Intelligent life in search of her sign on 'West Wing'
By Lynn Elber
Associated Press
| 'The West Wing'
Wednesdays, 8 p.m., NBC |
As played by Kathryn Joosten, she was not only a moral bulwark for Martin Sheen's President Bartlet but a real pistol to boot.
Then Lily Tomlin walked in as Debbie Fiderer and the world was right again. Smart, gutsy and eccentric, Fiderer promises to keep Bartlet on his toes. And Tomlin, once again, reminds us what a treasure she is.
But don't try telling her that. The actress, acclaimed for her early "Laugh-In" comedy, dramatic turns in "Nashville" and other films, and her ambitious one-woman plays, is a model of modesty.

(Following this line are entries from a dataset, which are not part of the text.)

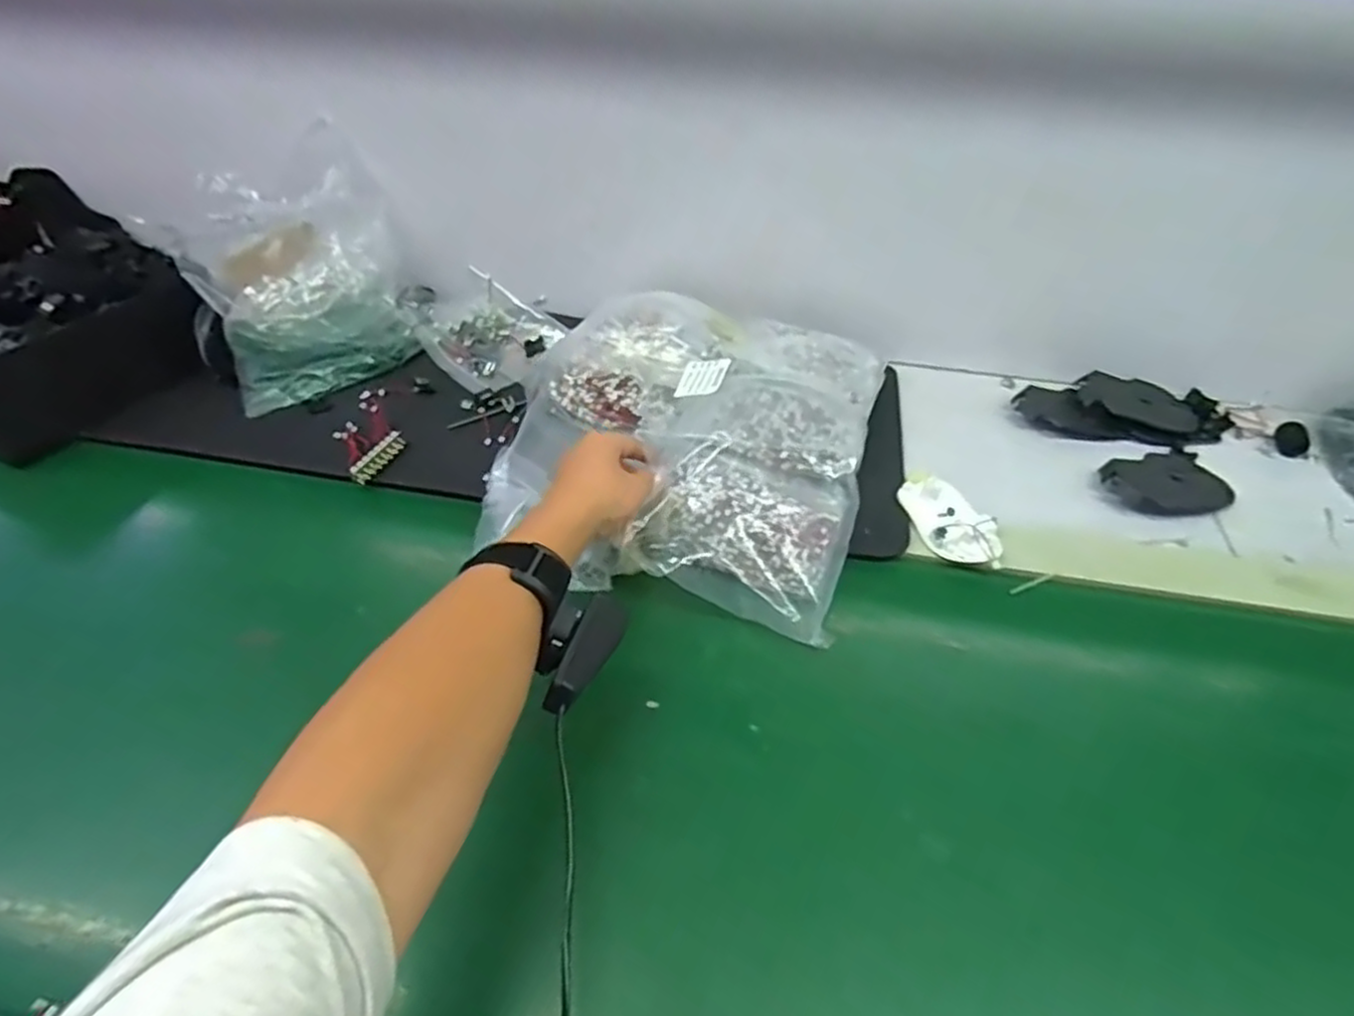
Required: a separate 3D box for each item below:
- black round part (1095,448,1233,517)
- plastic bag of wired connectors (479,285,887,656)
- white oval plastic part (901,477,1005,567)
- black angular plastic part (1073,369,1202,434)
[{"bbox_3d":[0.435,-0.023,0.644,0.119,0.016,0.072,-15,47,-16],"label":"black round part"},{"bbox_3d":[0.009,-0.065,0.624,0.292,0.080,0.311,13,45,11],"label":"plastic bag of wired connectors"},{"bbox_3d":[0.222,0.008,0.603,0.051,0.018,0.102,-13,46,-14],"label":"white oval plastic part"},{"bbox_3d":[0.452,-0.102,0.713,0.116,0.013,0.068,15,54,3],"label":"black angular plastic part"}]

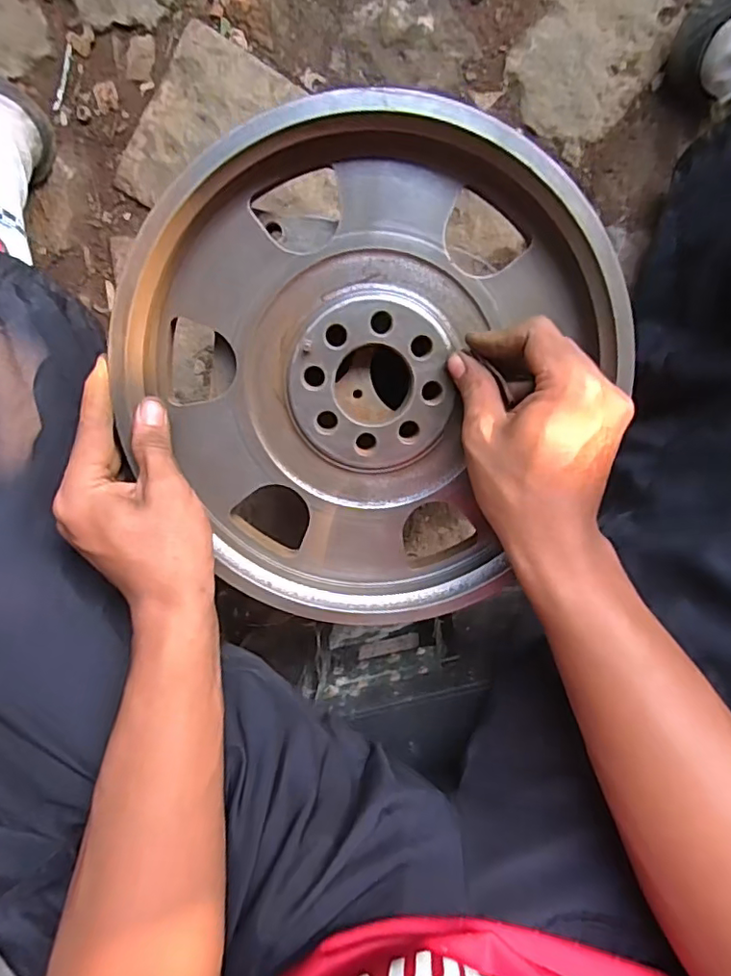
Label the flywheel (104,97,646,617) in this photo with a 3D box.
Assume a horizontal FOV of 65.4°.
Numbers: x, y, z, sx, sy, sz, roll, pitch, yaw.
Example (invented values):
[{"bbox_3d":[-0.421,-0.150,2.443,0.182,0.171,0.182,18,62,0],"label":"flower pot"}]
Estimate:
[{"bbox_3d":[-0.006,-0.069,0.349,0.269,0.059,0.294,0,99,1],"label":"flywheel"}]

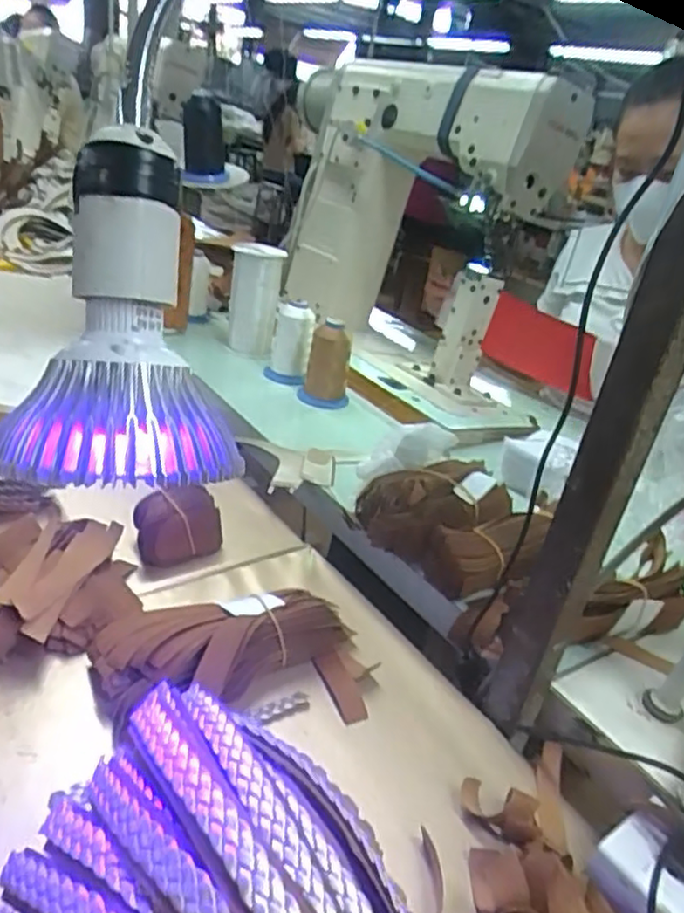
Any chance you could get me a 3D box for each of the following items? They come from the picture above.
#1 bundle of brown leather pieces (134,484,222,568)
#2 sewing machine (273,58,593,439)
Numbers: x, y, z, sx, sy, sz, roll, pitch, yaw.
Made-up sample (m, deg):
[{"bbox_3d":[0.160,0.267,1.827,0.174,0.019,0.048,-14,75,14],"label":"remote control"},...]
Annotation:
[{"bbox_3d":[-0.153,0.062,0.623,0.076,0.054,0.064,-2,29,-25],"label":"bundle of brown leather pieces"},{"bbox_3d":[0.113,-0.341,1.024,0.237,0.418,0.569,-3,30,-24],"label":"sewing machine"}]

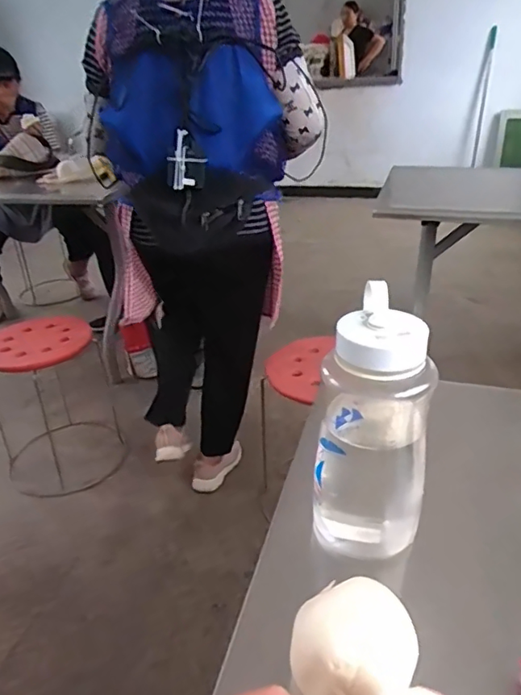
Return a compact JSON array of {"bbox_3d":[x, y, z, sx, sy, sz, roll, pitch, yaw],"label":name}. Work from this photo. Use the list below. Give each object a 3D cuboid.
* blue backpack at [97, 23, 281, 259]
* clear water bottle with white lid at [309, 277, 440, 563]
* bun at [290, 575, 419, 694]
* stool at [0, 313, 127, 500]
[{"bbox_3d":[-0.139,-0.456,1.170,0.358,0.386,0.206,-7,29,-8],"label":"blue backpack"},{"bbox_3d":[0.095,0.069,0.457,0.090,0.206,0.098,10,32,22],"label":"clear water bottle with white lid"},{"bbox_3d":[0.060,0.201,0.358,0.081,0.071,0.073,9,31,20],"label":"bun"},{"bbox_3d":[-0.622,0.150,1.631,0.348,0.429,0.351,-16,32,-23],"label":"stool"}]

She's also a charmingly haphazard
storyteller and possesses one of the great celebrity smiles, an impish kid-who-ate-all-the-cookies grin that lights up her face and puts Julia Roberts to shame.

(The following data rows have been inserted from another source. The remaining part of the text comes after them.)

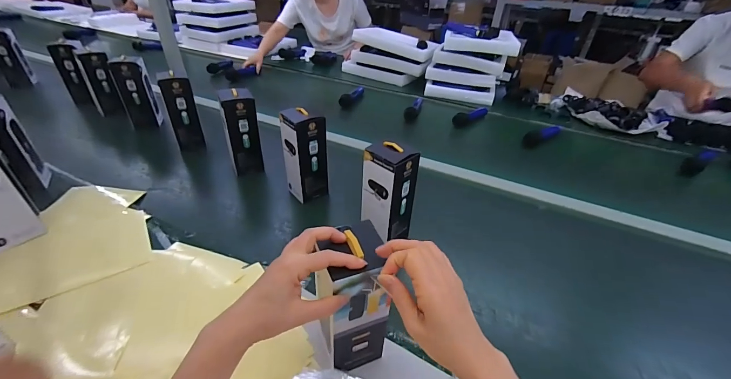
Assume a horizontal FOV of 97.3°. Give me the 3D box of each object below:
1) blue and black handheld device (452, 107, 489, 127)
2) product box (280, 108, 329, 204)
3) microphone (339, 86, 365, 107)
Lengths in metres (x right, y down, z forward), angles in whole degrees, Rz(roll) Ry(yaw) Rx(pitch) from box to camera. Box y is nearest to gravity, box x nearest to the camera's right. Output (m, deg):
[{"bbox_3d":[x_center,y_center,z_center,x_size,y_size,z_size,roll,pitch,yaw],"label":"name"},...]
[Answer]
[{"bbox_3d":[0.394,-0.274,1.210,0.173,0.051,0.042,-24,43,-31],"label":"blue and black handheld device"},{"bbox_3d":[-0.135,-0.078,0.729,0.077,0.202,0.063,-21,42,-28],"label":"product box"},{"bbox_3d":[-0.054,-0.376,1.311,0.058,0.053,0.189,11,37,12],"label":"microphone"}]

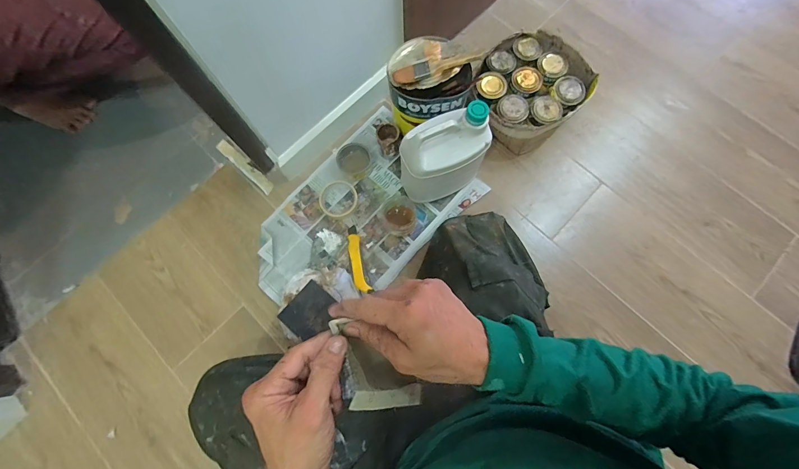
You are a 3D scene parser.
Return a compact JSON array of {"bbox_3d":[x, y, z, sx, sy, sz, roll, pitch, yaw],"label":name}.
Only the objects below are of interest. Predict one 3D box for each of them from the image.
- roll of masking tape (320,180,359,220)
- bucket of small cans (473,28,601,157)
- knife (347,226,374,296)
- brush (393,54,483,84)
[{"bbox_3d":[-0.145,-0.084,0.815,0.092,0.017,0.094,0,75,1],"label":"roll of masking tape"},{"bbox_3d":[0.300,-0.338,0.821,0.263,0.099,0.243,0,75,1],"label":"bucket of small cans"},{"bbox_3d":[-0.097,0.057,0.784,0.035,0.026,0.164,-16,75,-3],"label":"knife"},{"bbox_3d":[0.068,-0.316,0.635,0.159,0.019,0.043,-10,75,12],"label":"brush"}]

Over lunch at a Studio City restaurant down the street from her office, Tomlin admits she had daydreamed about a "West Wing" guest role, maybe as a tart-tongued pol modeled after former Texas Gov. Ann Richards.

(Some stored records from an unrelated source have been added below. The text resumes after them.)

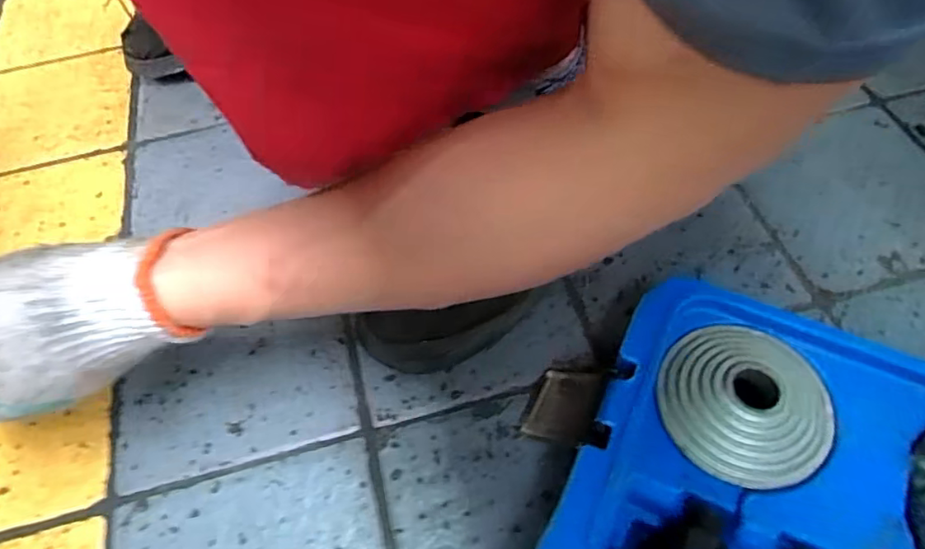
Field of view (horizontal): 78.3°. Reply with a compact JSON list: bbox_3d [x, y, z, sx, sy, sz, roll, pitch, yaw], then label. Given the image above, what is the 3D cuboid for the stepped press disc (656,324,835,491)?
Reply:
[{"bbox_3d":[0.149,0.063,0.297,0.083,0.016,0.085,-1,58,2],"label":"stepped press disc"}]

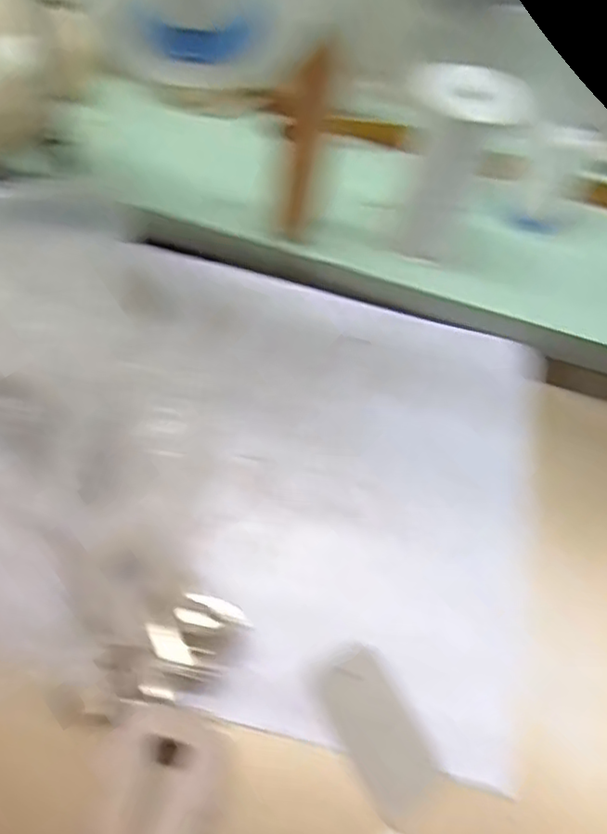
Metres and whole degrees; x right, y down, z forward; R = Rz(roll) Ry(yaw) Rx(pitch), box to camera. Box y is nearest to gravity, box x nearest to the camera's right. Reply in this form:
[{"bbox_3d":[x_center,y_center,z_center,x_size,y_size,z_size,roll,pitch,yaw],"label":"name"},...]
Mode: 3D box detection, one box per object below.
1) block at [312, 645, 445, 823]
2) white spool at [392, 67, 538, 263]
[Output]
[{"bbox_3d":[0.051,0.211,0.442,0.051,0.009,0.102,-24,73,-20],"label":"block"},{"bbox_3d":[0.138,-0.226,0.595,0.095,0.148,0.079,1,61,-7],"label":"white spool"}]

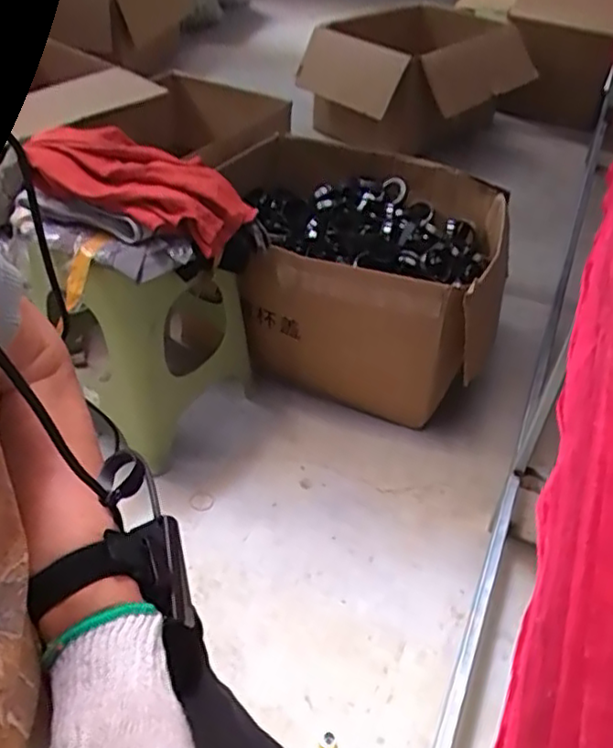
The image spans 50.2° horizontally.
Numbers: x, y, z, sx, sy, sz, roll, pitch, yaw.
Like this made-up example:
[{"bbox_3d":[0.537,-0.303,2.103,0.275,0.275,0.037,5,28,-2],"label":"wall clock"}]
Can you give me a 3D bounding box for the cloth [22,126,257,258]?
[{"bbox_3d":[-0.269,-0.321,1.109,0.359,0.090,0.219,18,41,-11],"label":"cloth"}]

"I liked the show immensely. I thought the writing was just terrific," she said of the NBC series (airing 8 p.m. here on Wednesdays) that received its third consecutive best-drama Emmy Award last month.
Tomlin, 63, has approached other series she admired, gaining guest roles on "Homicide: Life on the Street" and a memorable
"The X-Files" episode in which
she and Ed Asner were paired as mischievous married ghosts.
"I thought it would be nice if I could suggest an idea to 'West Wing,' but then you let those things drift because you think, 'Well, I might get rejected. Maybe they don't even want me to be on the show."'
The planets aligned for her casting when Tomlin was appearing in a New York revival of "The Search for Signs of Intelligent Life in the Universe" and Thomas Schlamme, an executive producer of "The West Wing," was in the audience.
"A friend sat near Schlamme and heard him say, 'Lily would be great on the show,' " Tomlin recalled. "That really perked me up. Then I got on the case."
She didn't expect to follow Joosten "She's such a darling actress and funny" as top-dog secretary but relishes the role. She's scheduled for 10 episodes this season.
"The language is very dense, filled with ideas and intelligence and observations and questions. And everybody's supposed to be extremely intelligent and fairly witty," she adds, with a small, self-mocking laugh.
She happily recites a choice bit of dialogue from the season's opening episode. "What I lack in memory I more than make up for in deductive reasoning," the president tells Fiderer during a rocky job interview.
"Does that come with tights and a cape?" she replies, prompting an annoyed Bartlet to declare, "I think the meeting's over."
"Yes, but let's do this every once in a while," says the spunky Fiderer.
Make that spunky and mysterious. So far, we know that Fiderer was fired from a previous White House post because she stepped on bureaucratic toes helping Charlie (Dulé Hill) get hired as the president's aide.
Fiderer's subsequent colorful job history of gambler and alpaca farmer have been sketched in, along with some evidence of political activism.
Tomlin starts to relate the time she talked about notoriously secretive Woody Allen during production of his "Shadows and Fog" (1992), then stops. "Don't let me digress, because I can digress from here to the parking lot," she warns.
But that's part of the Tomlin charm, a stream-of-consciousness approach that echoes her theater work, including "Intelligent Life," featuring Tomlin as more than a dozen different characters and written by longtime partner Jane Wagner.
On stage, that translates to a flow of memorable lines, including "I've always wanted to be somebody, but I see now I should have been more specific." In life, it means Tomlin jumps from describing the backstory she's created for Fiderer (she plans to post it on her Web site) to how she felt like a social nerd around "Tea with Mussolini" movie co-stars Maggie Smith and Cher.
For instance, she sorely wanted to appear on "The Lawrence Welk Show" in the guise of lounge singer Bobbi Jeanine and wrote to Britain's Prince Charles and Lady Diana in 1981 about another comic alter ego.
"I wanted to have Tommy Velour sing at their wedding," Tomlin said, smiling fondly at the thought of playing the cheesy guy with the pencil-thin mustache for royalty.
Mrs. Landingham might not have approved.